Although Tabu feels like an adaptation of a literary work by a Latin author such as Gabriel Garcia Marquez  Miguel Gomes’ film, whose title acknowledges its indebtedness to F. W. Murnau’s 1931 silent film Tabu: A Story of the South Seas, was co-written by him with Mariana Ricardo. Divided into two stylistically different halves that are preceded by a short prologue, whilst the narrative is clear enough, it is the mood of haunting melancholy that carries the film more so than the story itself with the black-and-white cinematography by Rui Poças doing much to give it its suspended, dream-like mood.

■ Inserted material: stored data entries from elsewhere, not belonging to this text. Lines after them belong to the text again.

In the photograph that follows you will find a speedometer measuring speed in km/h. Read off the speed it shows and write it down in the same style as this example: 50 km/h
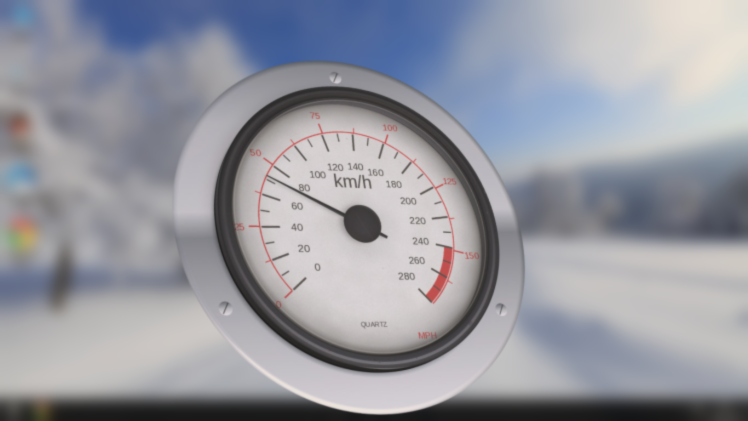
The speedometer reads 70 km/h
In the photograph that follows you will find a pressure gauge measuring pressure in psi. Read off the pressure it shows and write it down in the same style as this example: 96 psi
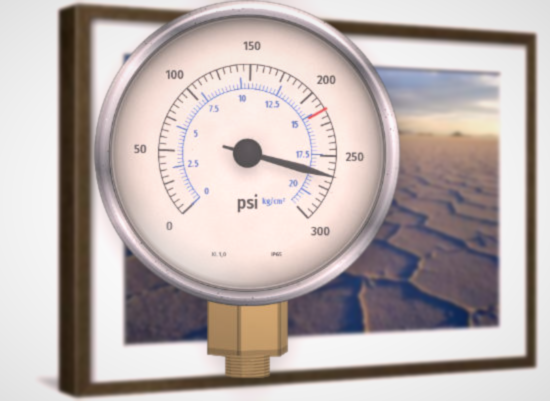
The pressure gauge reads 265 psi
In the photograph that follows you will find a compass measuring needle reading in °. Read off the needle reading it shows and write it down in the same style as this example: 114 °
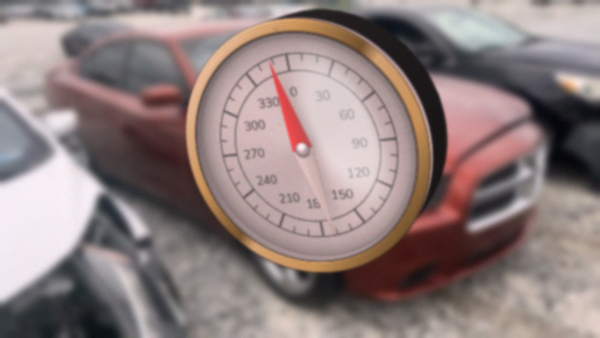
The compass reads 350 °
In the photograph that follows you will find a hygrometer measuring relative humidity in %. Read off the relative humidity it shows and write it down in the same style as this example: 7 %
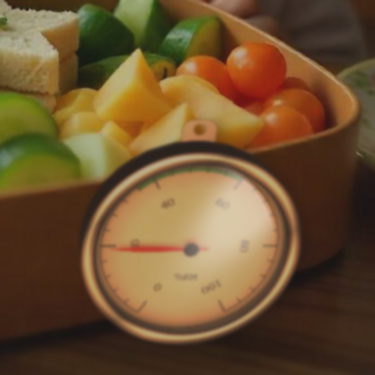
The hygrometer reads 20 %
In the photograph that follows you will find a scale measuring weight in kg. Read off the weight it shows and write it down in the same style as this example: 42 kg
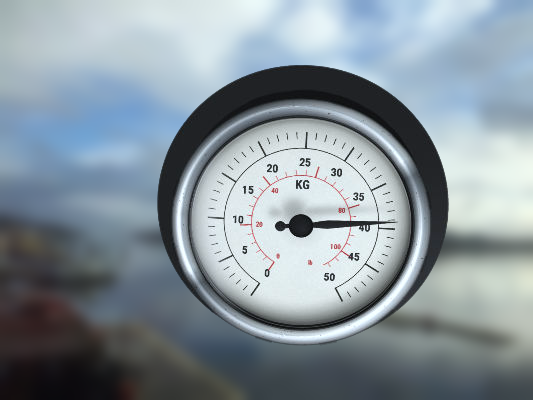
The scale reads 39 kg
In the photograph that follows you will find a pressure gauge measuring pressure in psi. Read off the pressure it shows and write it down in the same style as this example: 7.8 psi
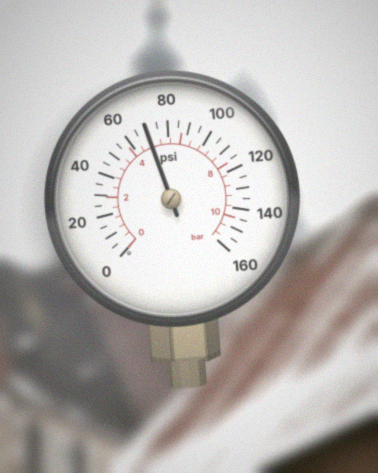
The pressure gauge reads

The film opens in a slightly surreal fashion with a voiced-overed account of a “poor and sad” Portuguese explorer doggedly trekking his way through the wilds of Africa mourning his dead wife and eventually throwing himself into a crocodile-infested river.  The film then switches its point of view to reveal that what we have seen is a film watched by Pilar (Teresa Madruga), a middle-aged single woman living in modern Lisbon.

And so begins Part One of the film, “Paradise Lost” which tells the story of Pilar and her aged neighbour, Aurora (Laura Soveral). who has a vexed relationship with her black housemaid and carer, Santa (Isabel Cardoso) who she periodically accuses of being a practitioner of witchcraft.  Eventually Aurora dies and in trying to find her family Pilar meets Ventura (Henrique Espírito Santo) who tells her the story of Aurora’s life in Africa and his adulterous relationship with her. This constitutes “Paradise“, the second part of the film which is shot on 16mm film stock, has no dialogue at all only ambient sounds, is entirely narrated by Ventura and follows an anecdotal path as Ventura describes his affair with Aurora, making occasional detours to recount his role in a covers band, something which allows Gomes to give multiple airings to the Ronettes’ ‘Be My Baby’.

On release the film was widely criticized for circumventing Portugal’s colonial past which apparently was particularly cruel.  Certainly nothing of this seen here but this is evidently an artistic choice rather than an oversight. In the broadest sense Tabu is about Aurora's life - from young woman in love to lonely old age. That she is also a privileged member of a white elite who unquestioningly takes for granted the assumptions of her class, one that was doomed to perish in her lifetime, seems clear enough even if this is not presented as a politically-correct tract.